→ **Consigne**
Dans l'extrait d'entretien consacré à l'adaptation de la série, quel titre porte la version originale vue avant sa déclinaison aux États-Unis ?

→ **Extrait du document**

============

Konbini Biiinge | Je voulais qu’on revienne sur la genèse de la série. Pourquoi cette adaptation alors qu’il y en a déjà eu pléthore à travers le monde, et notamment l’Américaine In Treatment, que le public français a pu voir ? Est-ce que c’est parce que ça vous offrait aussi des possibilités d’appropriation ?

Éric Toledano | C’est exactement ça. Ce n’est pas une série dupliquée, mais qui s’adapte totalement à la culture du pays. Comment les gens vivent, comment ils ressentent les choses… puisque c’est l’intime que l’on sonde. On avait vu l’originale, Be Tipul, avant d’être déclinée aux États-Unis, et on avait trouvé le format génial.

Plus tard, nos productrices ont organisé une rencontre avec Hagai Levi, son créateur, et on lui a demandé si on pouvait encore adapter sa série. Il nous a répondu : “Mais évidemment, c’est quelque chose que tu peux décliner. Les Brésiliens ont fait quelque chose, les Italiens aussi, mais la France pourrait faire quelque chose de fou avec les acteurs que vous avez, les réalisateurs…” Du coup c’est parti comme ça.

Qu’est-ce qu’il pense de toutes ces versions de sa série qui naissent aux quatre coins du monde ?

Éric Toledano | Il est fier, parce que je crois que c’est la série la plus adaptée au monde, avec dix-neuf adaptations. Il nous disait : “Pour un gars qui a essayé d’aborder la psychanalyse, qu’il n’y ait ni la France ni l’Allemagne, ça m’embête.”

============

→ **Matériel fourni**
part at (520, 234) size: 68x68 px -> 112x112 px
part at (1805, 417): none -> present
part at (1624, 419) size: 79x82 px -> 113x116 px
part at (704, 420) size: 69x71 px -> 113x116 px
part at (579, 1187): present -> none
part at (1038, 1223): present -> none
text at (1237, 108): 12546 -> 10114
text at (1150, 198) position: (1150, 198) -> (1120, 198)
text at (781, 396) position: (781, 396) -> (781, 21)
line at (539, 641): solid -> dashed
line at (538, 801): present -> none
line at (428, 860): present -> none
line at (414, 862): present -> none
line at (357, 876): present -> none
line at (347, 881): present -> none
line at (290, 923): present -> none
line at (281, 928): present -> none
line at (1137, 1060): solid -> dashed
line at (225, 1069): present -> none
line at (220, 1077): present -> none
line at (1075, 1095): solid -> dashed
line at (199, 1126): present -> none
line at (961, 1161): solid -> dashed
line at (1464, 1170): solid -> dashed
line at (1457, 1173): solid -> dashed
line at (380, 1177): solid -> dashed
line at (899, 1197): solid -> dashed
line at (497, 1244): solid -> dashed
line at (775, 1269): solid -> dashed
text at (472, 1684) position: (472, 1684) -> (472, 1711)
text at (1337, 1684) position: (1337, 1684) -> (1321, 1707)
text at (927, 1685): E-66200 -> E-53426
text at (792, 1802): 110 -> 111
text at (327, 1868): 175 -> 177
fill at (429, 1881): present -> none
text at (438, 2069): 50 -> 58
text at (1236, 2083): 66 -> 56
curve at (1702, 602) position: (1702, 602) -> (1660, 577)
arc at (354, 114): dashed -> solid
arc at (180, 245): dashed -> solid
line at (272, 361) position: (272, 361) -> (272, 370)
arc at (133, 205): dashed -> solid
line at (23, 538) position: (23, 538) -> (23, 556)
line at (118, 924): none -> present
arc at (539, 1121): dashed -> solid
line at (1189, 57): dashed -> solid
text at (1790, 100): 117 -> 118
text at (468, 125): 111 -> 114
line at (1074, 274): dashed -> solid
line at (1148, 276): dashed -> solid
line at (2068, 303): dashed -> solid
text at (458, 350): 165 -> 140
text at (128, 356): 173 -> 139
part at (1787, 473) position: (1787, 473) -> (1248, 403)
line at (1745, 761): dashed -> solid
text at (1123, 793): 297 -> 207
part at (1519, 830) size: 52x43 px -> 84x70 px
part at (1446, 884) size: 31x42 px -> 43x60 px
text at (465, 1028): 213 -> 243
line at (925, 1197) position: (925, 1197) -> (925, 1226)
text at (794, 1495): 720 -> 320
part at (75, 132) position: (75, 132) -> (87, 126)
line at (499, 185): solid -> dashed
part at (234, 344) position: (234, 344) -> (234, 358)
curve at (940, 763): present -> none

============

→ **Corrigé**
Be Tipul.